- [Task statement]
Reproduce without any change the lines from the one containing "letras de canciones" to the one containing "cada palabra de desamor →", including both of those lines.

- [Supplied material]
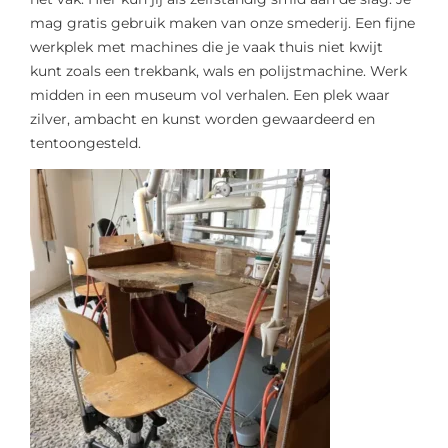
mag gratis gebruik maken van onze smederij. Een fijne
werkplek met machines die je vaak thuis niet kwijt
kunt zoals een trekbank, wals en polijstmachine. Werk
midden in een museum vol verhalen. Een plek waar
zilver, ambacht en kunst worden gewaardeerd en
tentoongesteld.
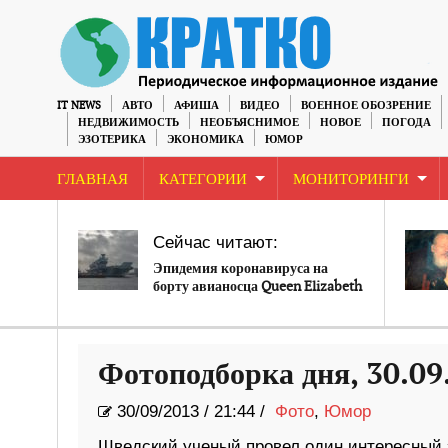
IT NEWS
АВТО
АФИША
ВИДЕО
ВОЕННОЕ ОБОЗРЕНИЕ
НЕДВИЖИМОСТЬ
НЕОБЪЯСНИМОЕ
НОВОЕ
ПОГОДА
ЭЗОТЕРИКА
ЭКОНОМИКА
ЮМОР
ГЛАВНАЯ
КАТЕГОРИИ
МОНИТОРИНГИ
Сейчас читают:
Эпидемия коронавируса на
борту авианосца Queen Elizabeth
Фотоподборка дня, 30.09
30/09/2013
/
21:44 /
Фото
,
Юмор
Шведский ученый провел один интересный 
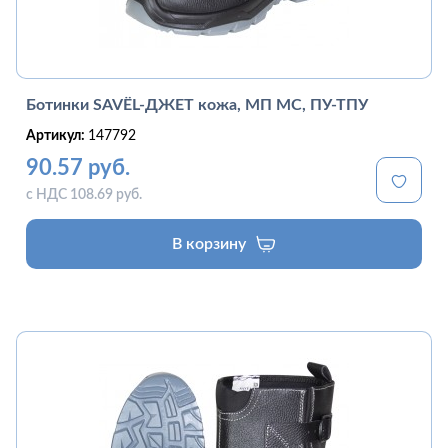
Ботинки SAVЁL-ДЖЕТ кожа, МП МС, ПУ-ТПУ
Артикул:
147792
90.57 руб.
с НДС 108.69 руб.
В корзину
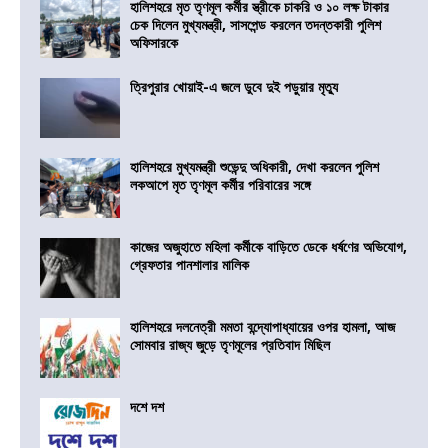
হালিশহরে মৃত তৃণমূল কর্মীর স্ত্রীকে চাকরি ও ১০ লক্ষ টাকার
চেক দিলেন মুখ্যমন্ত্রী, সাসপেন্ড করলেন তদন্তকারী পুলিশ
অফিসারকে
ত্রিপুরার খোয়াই-এ জলে ডুবে দুই পড়ুয়ার মৃত্যু
হালিশহরে মুখ্যমন্ত্রী শুভেন্দু অধিকারী, দেখা করলেন পুলিশ
লকআপে মৃত তৃণমূল কর্মীর পরিবারের সঙ্গে
কাজের অজুহাতে মহিলা কর্মীকে বাড়িতে ডেকে ধর্ষণের অভিযোগ,
গ্রেফতার পানশালার মালিক
হালিশহরে দলনেত্রী মমতা বন্দ্যোপাধ্যায়ের ওপর হামলা, আজ
সোমবার রাজ্য জুড়ে তৃণমূলের প্রতিবাদ মিছিল
দশে দশ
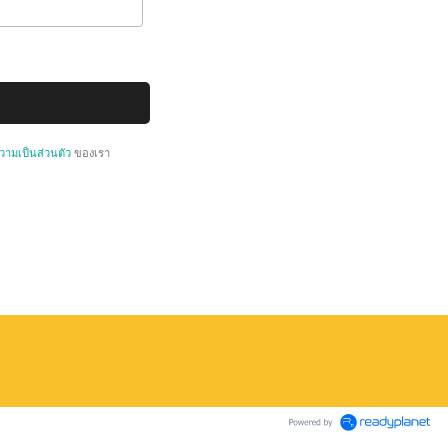
ามเป็นส่วนตัว
ของเรา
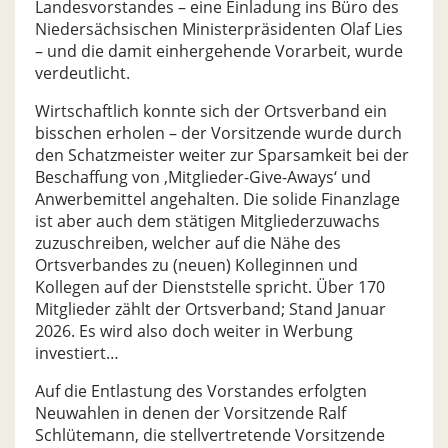
Landesvorstandes – eine Einladung ins Büro des
Niedersächsischen Ministerpräsidenten Olaf Lies
– und die damit einhergehende Vorarbeit, wurde
verdeutlicht.
Wirtschaftlich konnte sich der Ortsverband ein
bisschen erholen – der Vorsitzende wurde durch
den Schatzmeister weiter zur Sparsamkeit bei der
Beschaffung von ‚Mitglieder-Give-Aways‘ und
Anwerbemittel angehalten. Die solide Finanzlage
ist aber auch dem stätigen Mitgliederzuwachs
zuzuschreiben, welcher auf die Nähe des
Ortsverbandes zu (neuen) Kolleginnen und
Kollegen auf der Dienststelle spricht. Über 170
Mitglieder zählt der Ortsverband; Stand Januar
2026. Es wird also doch weiter in Werbung
investiert…
Auf die Entlastung des Vorstandes erfolgten
Neuwahlen in denen der Vorsitzende Ralf
Schlütemann, die stellvertretende Vorsitzende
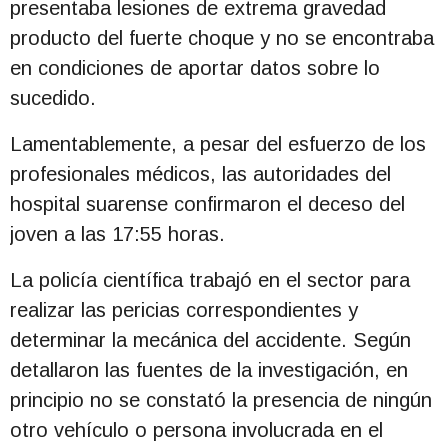
presentaba lesiones de extrema gravedad
producto del fuerte choque y no se encontraba
en condiciones de aportar datos sobre lo
sucedido.
Lamentablemente, a pesar del esfuerzo de los
profesionales médicos, las autoridades del
hospital suarense confirmaron el deceso del
joven a las 17:55 horas.
La policía científica trabajó en el sector para
realizar las pericias correspondientes y
determinar la mecánica del accidente. Según
detallaron las fuentes de la investigación, en
principio no se constató la presencia de ningún
otro vehículo o persona involucrada en el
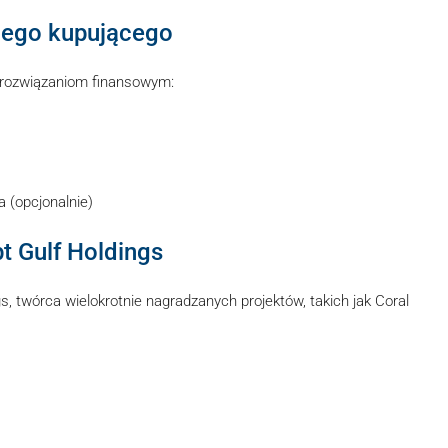
żdego kupującego
 rozwiązaniom finansowym:
 (opcjonalnie)
t Gulf Holdings
s, twórca wielokrotnie nagradzanych projektów, takich jak Coral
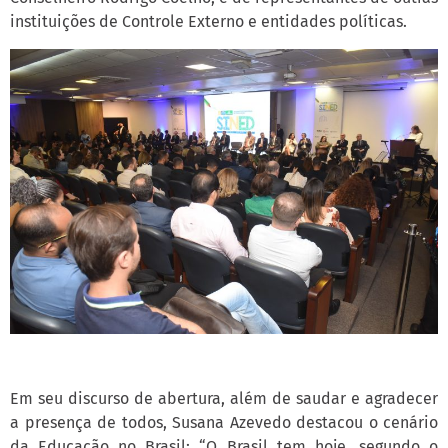
instituições de Controle Externo e entidades políticas.
Em seu discurso de abertura, além de saudar e agradecer
a presença de todos, Susana Azevedo destacou o cenário
da Educação no Brasil: “O Brasil tem hoje, segundo o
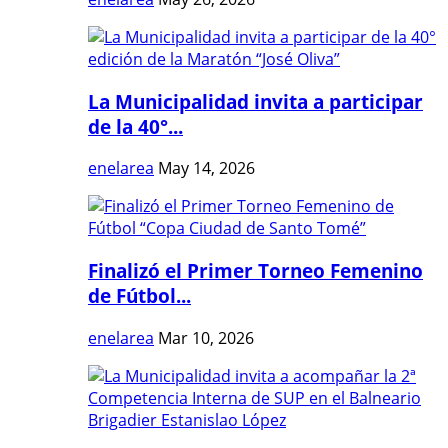
La Municipalidad invita a participar
de la 40°...
enelarea
May 14, 2026
Finalizó el Primer Torneo Femenino
de Fútbol...
enelarea
Mar 10, 2026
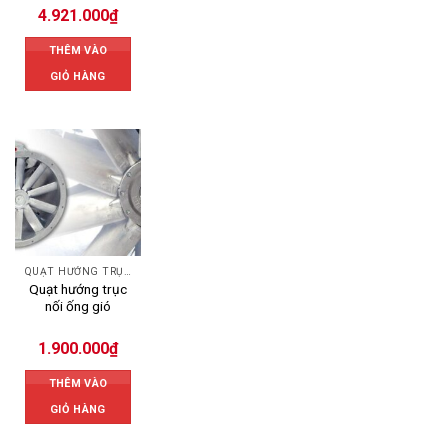
4.921.000
₫
THÊM VÀO
GIỎ HÀNG
QUẠT HƯỚNG TRỤC
Quạt hướng trục
nối ống gió
1.900.000
₫
THÊM VÀO
GIỎ HÀNG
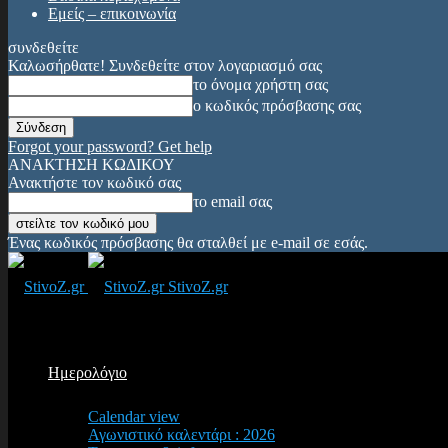
Εμείς – επικοινωνία
συνδεθείτε
Καλωσήρθατε! Συνδεθείτε στον λογαριασμό σας
το όνομα χρήστη σας
ο κωδικός πρόσβασης σας
Forgot your password? Get help
ΑΝΑΚΤΗΣΗ ΚΩΔΙΚΟΥ
Ανακτήστε τον κωδικό σας
το email σας
Ένας κωδικός πρόσβασης θα σταλθεί με e-mail σε εσάς.
StivoZ.gr
Ημερολόγιο
Calendar view
Αγωνιστικό καλεντάρι : 2026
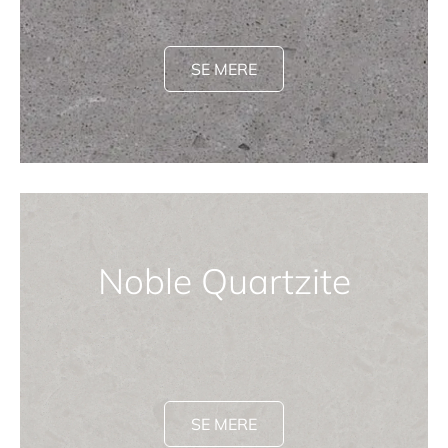
SE MERE
Noble Quartzite
SE MERE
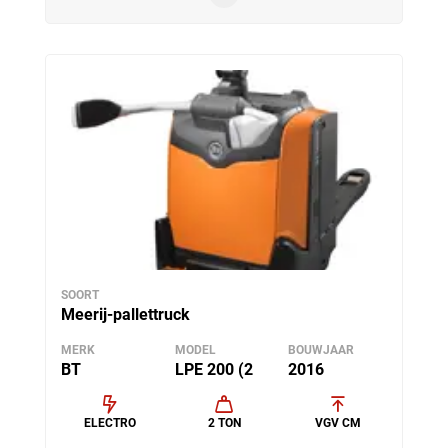
SOORT
Meerij-pallettruck
MERK
MODEL
BOUWJAAR
BT
LPE 200 (2
2016
ELECTRO
2 TON
VGV CM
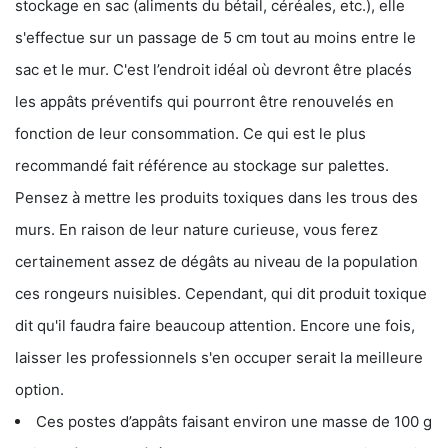
stockage en sac (aliments du bétail, céréales, etc.), elle
s'effectue sur un passage de 5 cm tout au moins entre le
sac et le mur. C'est l’endroit idéal où devront être placés
les appâts préventifs qui pourront être renouvelés en
fonction de leur consommation. Ce qui est le plus
recommandé fait référence au stockage sur palettes.
Pensez à mettre les produits toxiques dans les trous des
murs. En raison de leur nature curieuse, vous ferez
certainement assez de dégâts au niveau de la population
ces rongeurs nuisibles. Cependant, qui dit produit toxique
dit qu'il faudra faire beaucoup attention. Encore une fois,
laisser les professionnels s'en occuper serait la meilleure
option.
Ces postes d’appâts faisant environ une masse de 100 g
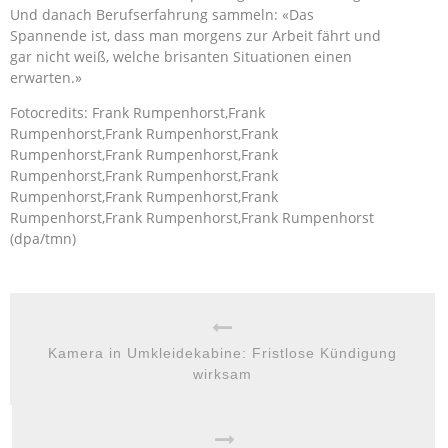
Und danach Berufserfahrung sammeln: «Das
Spannende ist, dass man morgens zur Arbeit fährt und
gar nicht weiß, welche brisanten Situationen einen
erwarten.»
Fotocredits: Frank Rumpenhorst,Frank
Rumpenhorst,Frank Rumpenhorst,Frank
Rumpenhorst,Frank Rumpenhorst,Frank
Rumpenhorst,Frank Rumpenhorst,Frank
Rumpenhorst,Frank Rumpenhorst,Frank
Rumpenhorst,Frank Rumpenhorst,Frank Rumpenhorst
(dpa/tmn)
Kamera in Umkleidekabine: Fristlose Kündigung
wirksam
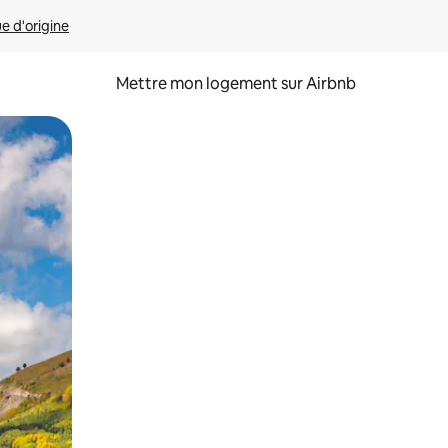
ue d'origine
Mettre mon logement sur Airbnb
sant glisser.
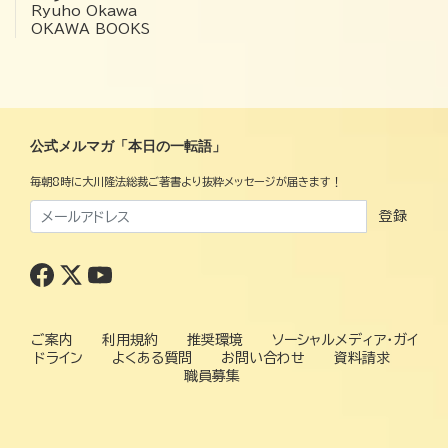
Ryuho Okawa
OKAWA BOOKS
公式メルマガ「本日の一転語」
毎朝8時に大川隆法総裁ご著書より抜粋メッセージが届きます！
登録
ご案内
利用規約
推奨環境
ソーシャルメディア・ガイ
ドライン
よくある質問
お問い合わせ
資料請求
職員募集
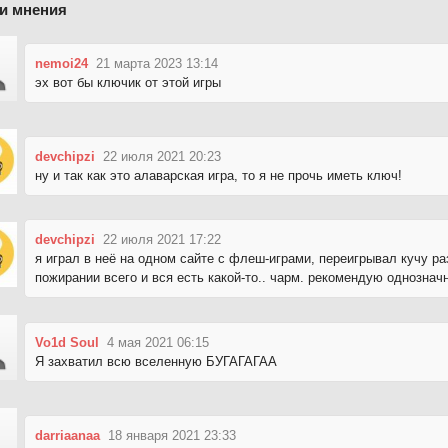
и мнения
nemoi24
21 марта 2023 13:14
эх вот бы ключик от этой игры
devchipzi
22 июля 2021 20:23
ну и так как это алаварская игра, то я не прочь иметь ключ!
devchipzi
22 июля 2021 17:22
я играл в неё на одном сайте с флеш-играми, переигрывал кучу раз
пожирании всего и вся есть какой-то.. чарм. рекомендую однознач
Vo1d Soul
4 мая 2021 06:15
Я захватил всю вселенную БУГАГАГАА
darriaanaa
18 января 2021 23:33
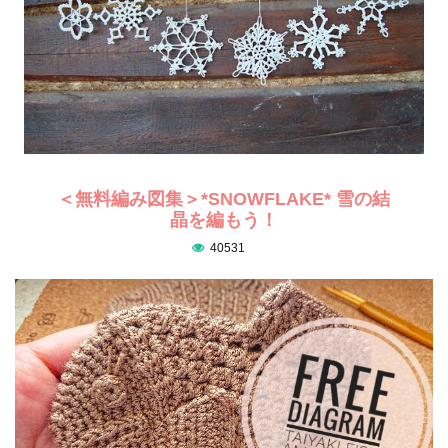
＜無料編み図集＞*SNOWFLAKE* 雪の結
晶を編もう！
40531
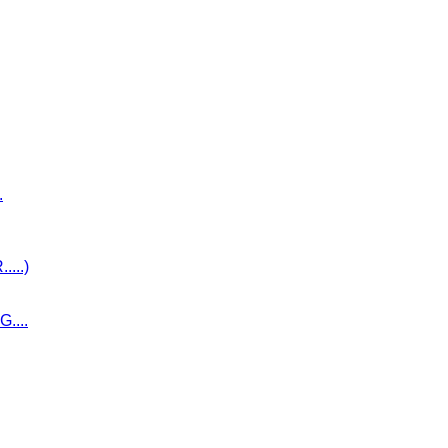
.
...)
....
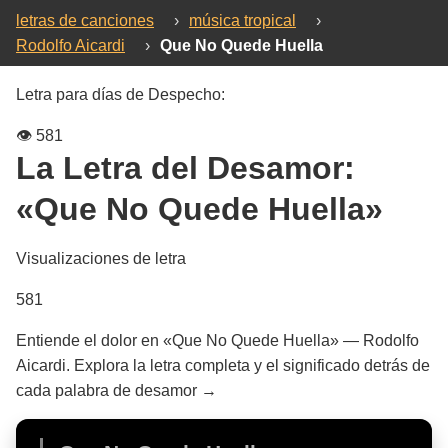
letras de canciones
›
música tropical
›
Rodolfo Aicardi
›
Que No Quede Huella
Letra para días de Despecho:
👁️
581
La Letra del Desamor:
«Que No Quede Huella»
Visualizaciones de letra
581
Entiende el dolor en «Que No Quede Huella» — Rodolfo
Aicardi. Explora la letra completa y el significado detrás de
cada palabra de desamor →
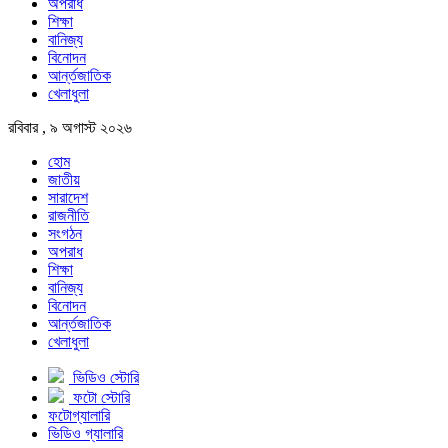
অপরাধ
শিক্ষা
বানিজ্য
বিনোদন
আর্ন্তজাতিক
খেলাধুলা
রবিবার , ৯ অগাস্ট ২০২৬
হোম
জাতীয়
সারাদেশ
রাজনীতি
সংগঠন
অপরাধ
শিক্ষা
বানিজ্য
বিনোদন
আর্ন্তজাতিক
খেলাধুলা
ভিডিও স্টোরি
ফটো স্টোরি
ফটোগ্যালারি
ভিডিও গ্যালারি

- [Answer section]
letras de canciones
›
música tropical
›
Rodolfo Aicardi
›
Que No Quede Huella
Letra para días de Despecho:
👁️
581
La Letra del Desamor:
«Que No Quede Huella»
Visualizaciones de letra
581
Entiende el dolor en «Que No Quede Huella» — Rodolfo
Aicardi. Explora la letra completa y el significado detrás de
cada palabra de desamor →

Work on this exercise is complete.